For gratitude practice, I might say, “Thinking now of something we’re grateful for, even just a small thing. Maybe your nurse smiling at you or a pleasant conversation with your nurse, or maybe something delicious you had for breakfast. Remembering that pleasant moment and noticing how it feels in your body to remember this.”
At the end of the meditation, I thought the patient was going to say, “My abdomen still is killing me, but I feel a little more relaxed.” But he said, “That was really nice!” and when I asked how his pain was, he announced that it was gone! I’m sure it was back soon enough, but I’m glad he had some moments of relief.
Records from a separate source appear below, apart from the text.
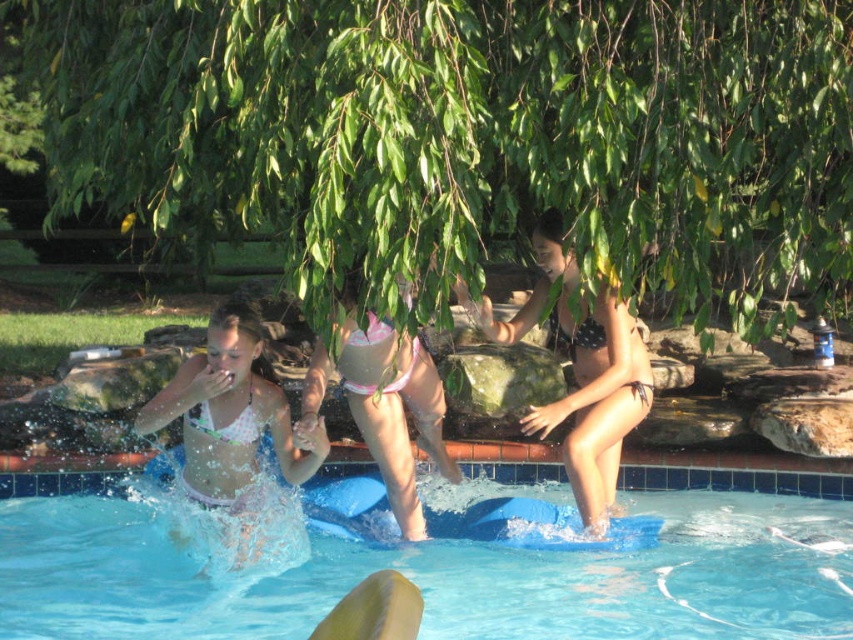
Question: Which point is closer to the camera taking this photo?

Choices:
 (A) (399, 340)
 (B) (169, 609)

Answer: (A)

Question: Which object is positioned farthest from the polka dot bikini at center?

Choices:
 (A) white matte bikini at lower left
 (B) blue rubber board at center
 (C) pink fabric bikini at center
 (D) green leafy tree at upper center

Answer: (A)

Question: Which object is positioned closest to the pink fabric bikini at center?

Choices:
 (A) white matte bikini at lower left
 (B) polka dot bikini at center
 (C) green leafy tree at upper center

Answer: (A)

Question: Is green leafy tree at upper center to the left of polka dot bikini at center from the viewer's perspective?

Choices:
 (A) no
 (B) yes

Answer: (B)

Question: Can you confirm if blue rubber board at center is positioned to the left of polka dot bikini at center?

Choices:
 (A) no
 (B) yes

Answer: (B)

Question: Does blue rubber board at center appear on the left side of pink fabric bikini at center?

Choices:
 (A) no
 (B) yes

Answer: (A)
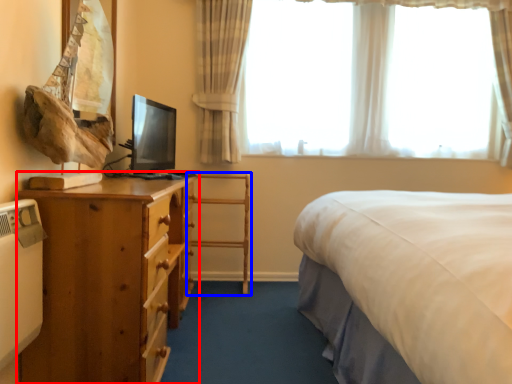
Question: Which object is closer to the camera taking this photo, nightstand (highlighted by a red box) or chair (highlighted by a blue box)?

Choices:
 (A) nightstand
 (B) chair

Answer: (A)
The whole meditation took less than ten minutes, and consisted of simple steps the patient can easily do on his own if he feels like it.
Another day, a nurse asked me to see a patient in an overflow pre-op area that I didn't even know existed. The patient was deaf and a sign language interpreter was present. The patient understood the interpreter so readily and responded verbally, in perfectly smooth English, so quickly that I could hardly believe she was deaf. I stopped by the front desk to get the patient's record number so I could chart the visit. The woman who works there, who is a character and who often makes me smile, checked to see if I could access a system that tracks surgeries and we found that I could.
Poking around there later, I noticed two patients whose records were adjacent to each other and who had the same last name: what are the odds? But then I took a closer look and saw that one was donating a kidney and the other receiving one.
I also saw a man of less than retirement age who came down with a mild case of flu and was dead less than two weeks later, his final few days spent in the ICU, with his children and wife at his side.